Urticaria is easily diagnosed when it lasts a few hours especially when its cause is referred by the same patient. When urticaria lasts longer physicians need to focus on lesions in visible locations, especially of the face, whose duration and regression without outcomes is more easy to remember for the patient. Even the distribution of lesions, the presence of very different in diameter lesions and their smoothness are helpful for the diagnosis. Diagnostic pitfalls also arise in hemorrhagic urticaria; however, it is not affected by orthostatic factor and therefore differs from vasculitis. Urticaria, when accompanied by important deep edema and localized in the joint, can cause functional impairment simulating arthritis: the complete healing within a few hours makes the diagnosis easier. In our case the bulbar urethra constriction caused by edema and the resulting difficulty with urination led to suspect a urinary tract infection.
In the literature erysipelas has been not associated with port-wine stain, except for a case we described (1). Erysipelas is an acute superficial cellulitis, caused by group A beta-hemolytic Streptococcus; it can be also observed in the normal child. Contributing factors are breaks of the skin integrity, being overweight, venous insufficiency, lymphedema, diabetes, immune deficiency, and nephrotic syndrome (3).
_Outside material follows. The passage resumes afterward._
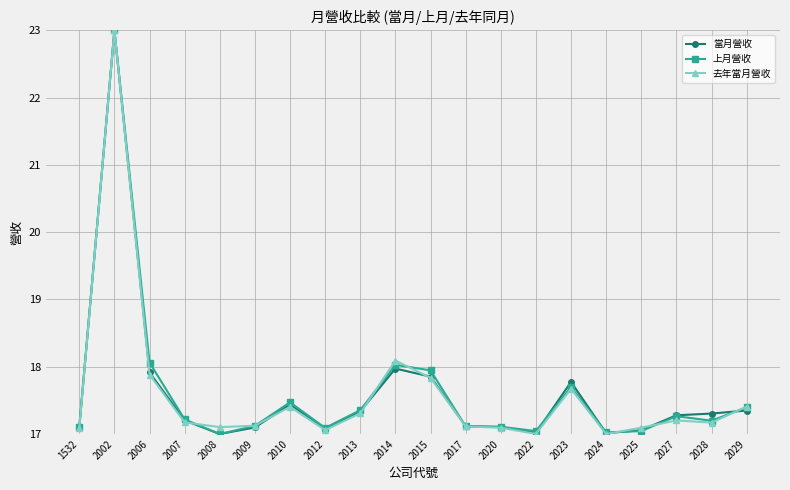

What is the average value of the 上月營收 series?

17.6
In our case the contributing factors were overweight and probably port-wine stain. In port-wine stain and especially in cases with limb asymmetry, the blood capillary malformation is often associated with lymphatic malformations and secondary bad drainage. Some Authors (2) showed that in patients with recurrent erysipelas of a limb there is a defective lymphatic drainage also in the not affected limb. Therefore, anyhow induced lymphatic stasis favors the onset of erysipelas.
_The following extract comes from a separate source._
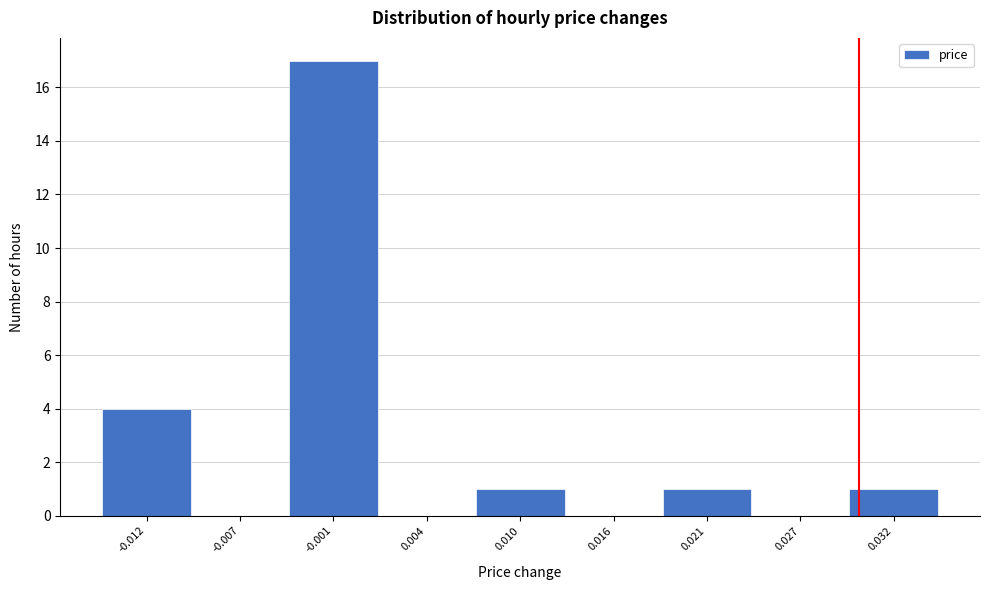

Reading left to right, extract all data points from this chart.

-0.012=4	-0.007=0	-0.001=17	0.004=0	0.010=1	0.016=0	0.021=1	0.027=0	0.032=1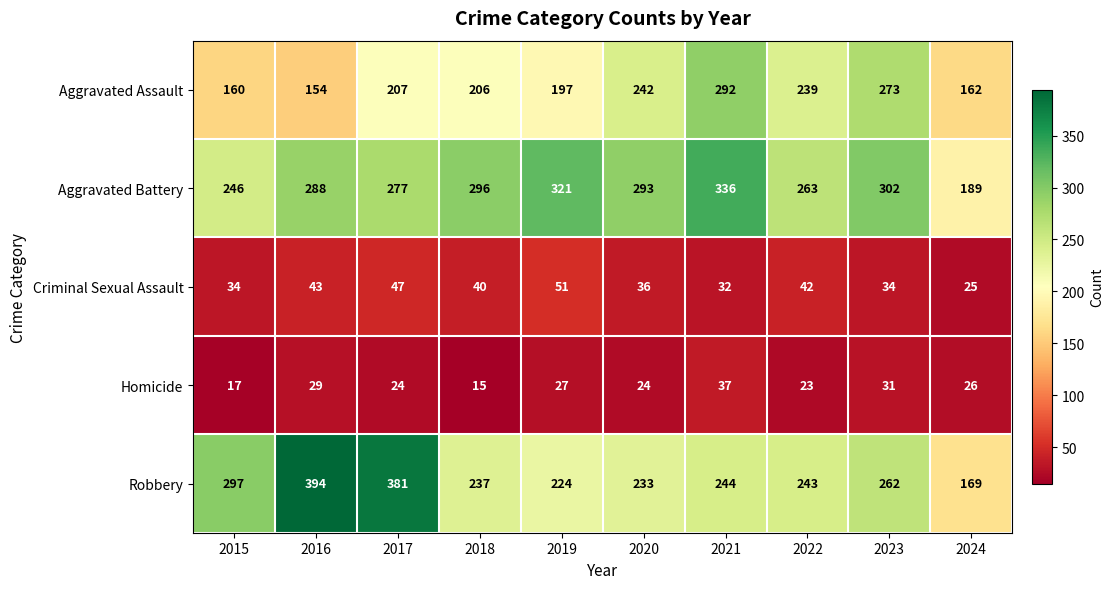

True or false: Aggravated Battery has a value of 325 at 2015.

False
The incidence of prepubertal melanoma is not raising in children, unlike adolescent and adult (24). Its incidence therefore remains so low that no center is able to do statistics only based on its cases. Over the past 40 years in five Italian Pediatric Dermatology centers 15 cases of melanoma in children aged under 12 years were observed, 4 of which associated with large or multiple congenital melanocytic nevi. The latter, including two cutaneous melanomas arising on congenital melanocytic nevi and 2 meningoencephalic melanomas, started early - average age at diagnosis 18 months - and had poor prognosis quoad vitam. The 11 melanomas arising on normal skin – 8 cases – or associated with small congenital – 1 case – or acquired – 2 cases – melanocytic nevi started at a later age - average age 9.2 years - and had a good prognosis despite average thickness of 2 mm and lymph node involvement in 3/11 cases. These two categories of prepubertal melanoma, though so different from each other, shared the same nodular or ulcerative non specific, often amelanotic clinical appearance. Therefore, they were different and more difficult to be diagnosed as compared with pigmented and usually initially superficial spreading adult melanoma.